Article ID.CiTé du 09/01/2023



Si les ressortissants étrangers qui font l'objet d'une obligation de quitter le territoire français (OQTF) ou dont la demande d'asile a été définitivement rejetée et qui doivent ainsi quitter le territoire n'ont, en principe, pas vocation à bénéficier du dispositif d'hébergement d'urgence, ils relèvent néanmoins du champ d'application de l'article L. 345-2-2 du CASF.

Par suite, la situation de ces ressortissants ne fait pas obstacle à ce qu'une carence avérée et prolongée de l'Etat dans la mise en oeuvre de sa compétence en matière d'hébergement d'urgence soit caractérisée en l'absence même de circonstances exceptionnelles, qu'il revient seulement au juge des référés de prendre en considération, lorsqu'il est saisi, en application de l'article L. 521-2 du code de justice administrative (CJA), pour déterminer si cette carence caractérise en outre une atteinte grave et manifestement illégale à une liberté fondamentale au sens de cet article.

Préjudice subi par le département :
Il résulte ainsi des dispositions des articles L. 222-2 et L. 222-3 du code de l'action sociale et des familles que, sur leur fondement, les départements peuvent être amenés à prendre temporairement en charge l'hébergement de familles en difficulté, le cas échéant au titre des mesures d'" aide à domicile " prévues par ces dispositions. Si les départements doivent procéder à un examen de la situation particulière des familles qui sollicitent une telle aide et s'assurer, avant d'en refuser l'octroi ou d'interrompre son versement, de l'existence d'une solution alternative de nature à éviter que la santé ou la sécurité des enfants soient menacées, cette intervention conserve un caractère supplétif et n'impose pas aux départements de prendre définitivement à leur charge des dépenses qui incombent à l'Etat.

La cour a jugé qu'il n'était pas sérieusement contesté par l'Etat que l'ensemble des familles concernées remplissaient en l'espèce les critères fixés à l'article L. 345-1 du code de l'action sociale et des familles, tenant à de graves difficultés notamment économiques, familiales, de logement, de santé ou d'insertion.
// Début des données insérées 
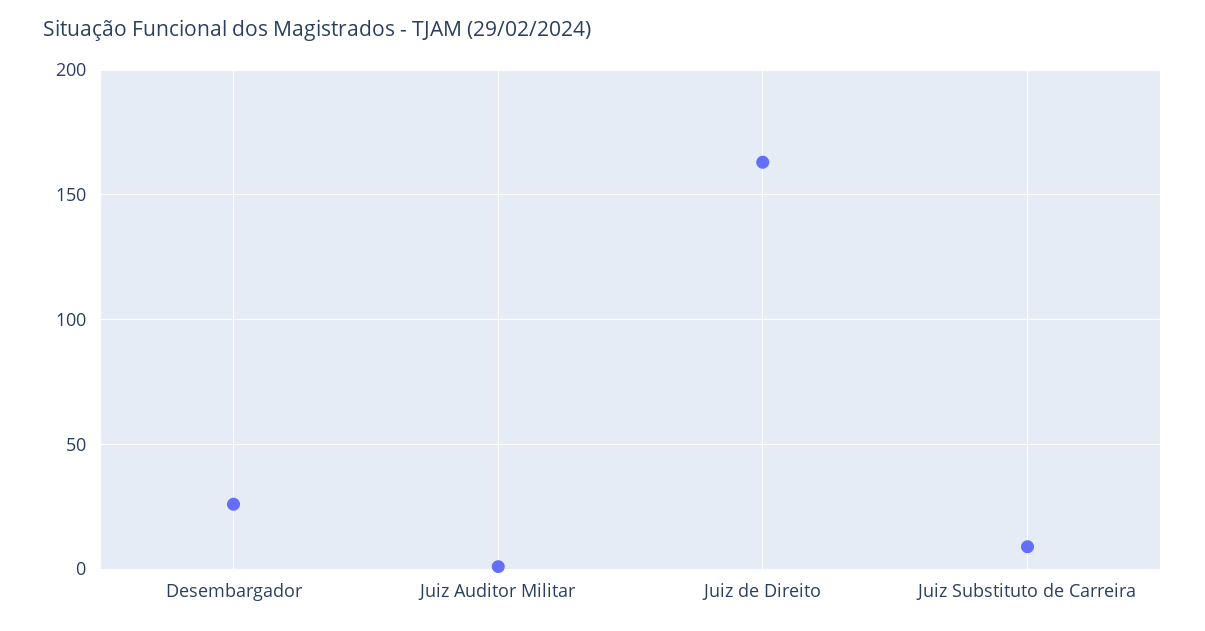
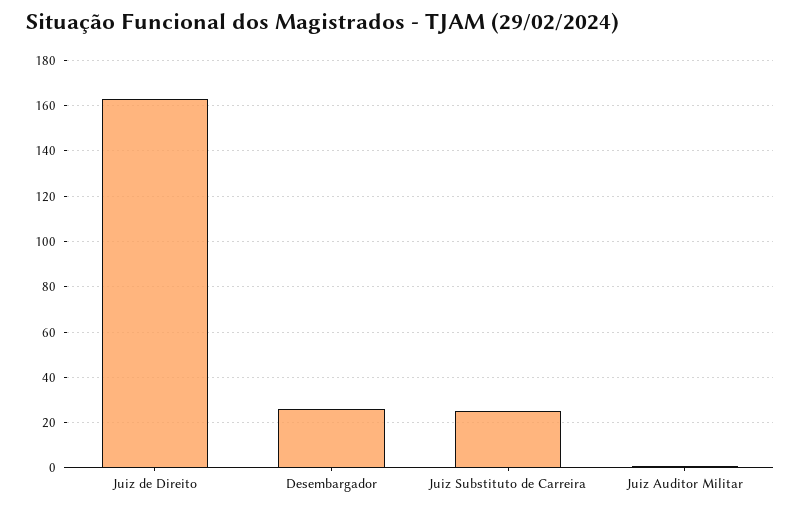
  {
    "Desembargador": 25,
    "Juiz Auditor Militar": 0,
    "Juiz de Direito": 165,
-   "Juiz Substituto de Carreira": 10
+   "Juiz Substituto de Carreira": 25
  }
Ce faisant, elle a nécessairement estimé, par une appréciation souveraine exempte de dénaturation, qu'aucune des familles prises en charge, dont le département détaillait dans un tableau la situation économique, sociale et sanitaire, ne se trouvait dans une situation relevant de la compétence propre du département au titre de l'article L. 222-5 du code de l'action sociale et des familles.

Par suite, elle n'a pas insuffisamment motivé son arrêt en déterminant le préjudice subi par le département du fait de sa prise en charge de l'ensemble de ces familles sans détailler elle-même le coût de la prise en charge de chacune d'entre elles ni préciser, pour chacune, qu'elle ne relevait pas de la compétence principale du département au titre de l'article L. 222-5 du code de l'action sociale et des familles. C'est par une appréciation souveraine, exempte de dénaturation, qu'elle a estimé que les justificatifs retraçant sous forme de tableaux la situation, les périodes et le coût de prise en charge de chacune de ces familles suffisaient à établir la réalité du préjudice comme son quantum, qu'elle a souverainement fixé à la somme de 1 272 464 euros.